Though I don't think it's appropriate to eat brownies and hot fudge sundaes every night, trying to completely deprive myself felt like cruel and unusual punishment. I don’t recommend it.
Plus, there are a lot of healthy dessert options out there. I can satisfy my sweet tooth without going completely bonkers. It’s all about balance.
3. I’m an emotional eater.
When I’m stressed (read: during that National Championship game or after a long day at work), I turn to foods that make me feel good (hello, warm chocolate chip cookies).
After this challenge, I’m more clearly able to identify what triggers me. I can’t say I’m a fully-recovered emotional eater, but I’m definitely more aware and I’m working on channeling that energy into productive tasks (like cleaning my house!)
4. I lost weight.
I lost about 4 pounds in 20 days. This is hard to directly correlate with not eating dessert, because I’m also following Weight Watchers (I usually lose about a pound per week when I’m strictly following the program), but I do feel like not eating dessert most of the time helped me lose a little extra.
5. Saying “no” is a muscle that I’m not used to flexing.

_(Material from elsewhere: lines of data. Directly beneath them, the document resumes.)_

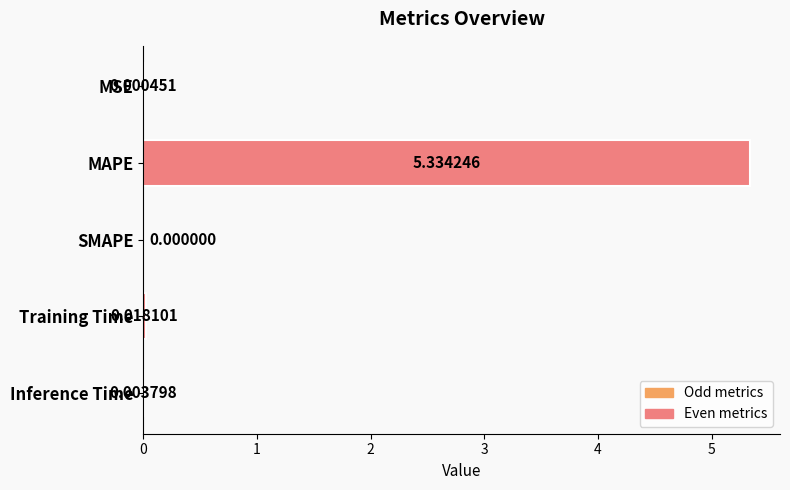

At which category does the chart reach its peak across all series?

MAPE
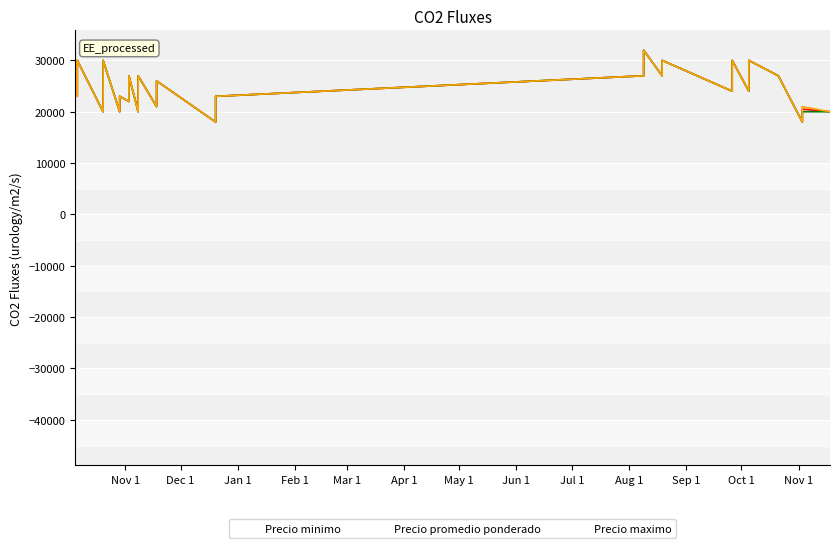

What are all the series names shown in the legend?

Precio promedio ponderado, Precio minimo, Precio maximo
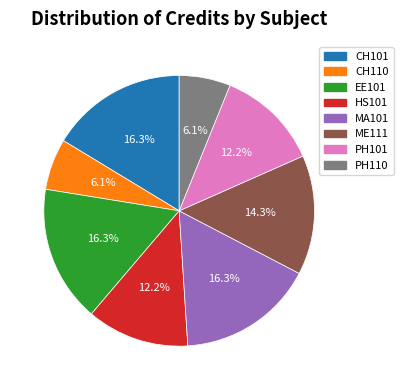

To the nearest percent, what percentage of the pie is PH101?

12%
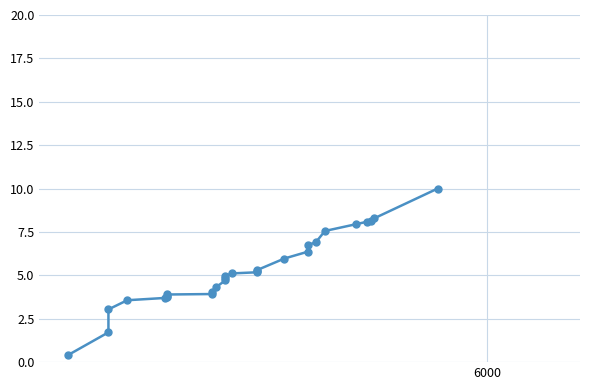

How many data points are less than 5?

14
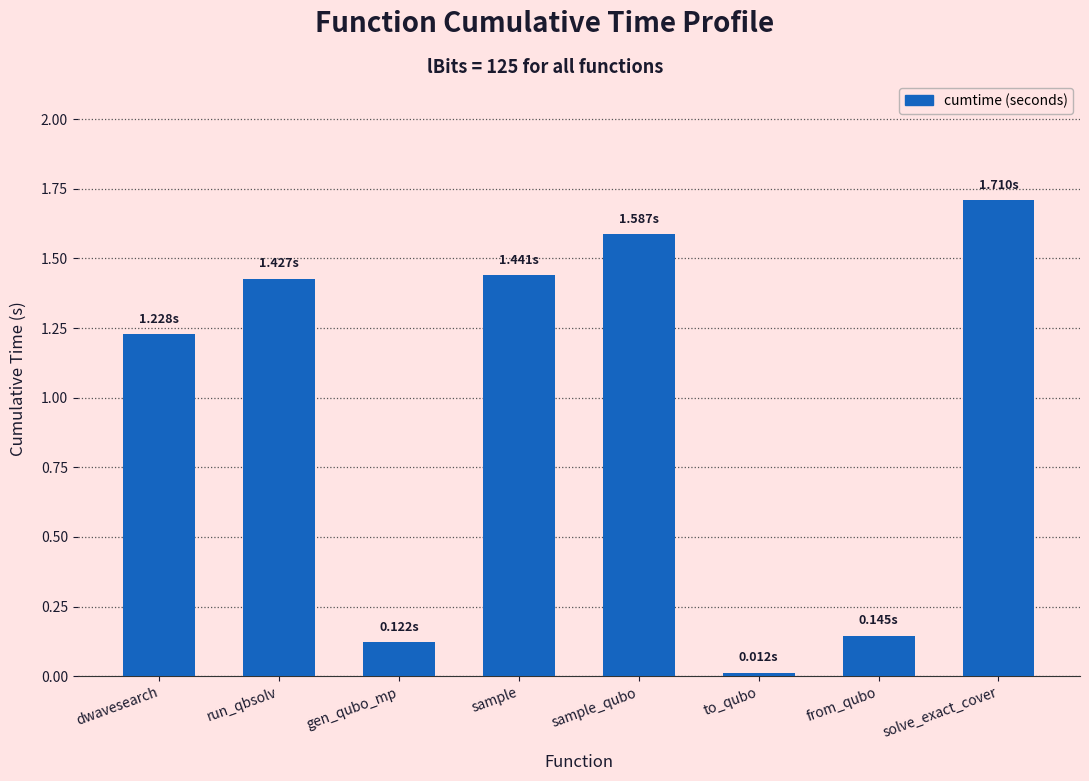

What is the label of the 5th bar from the left?

sample_qubo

Plain and simple: the more you do it, the better you’ll get. It’s never easy for me to pass up chocolate, but now I’m more aware of when I actually want it versus when I’m just bored or emotionally eating.
6. I need to work on my relationship with dessert.
After reading back through my notes during this experiment, I noticed that I was using negative phrases like “shame” and “temptation” about dessert. Dessert isn’t inherently bad, and one brownie won’t make anyone fat.
I’m trying to be more conscious about the language I use. Now, I’m trying to think of dessert as an occasional treat that I’ll enjoy every bite of, rather than something that’s “bad.” And you know what? Eating a brownie without an ounce of guilt makes it much more enjoyable.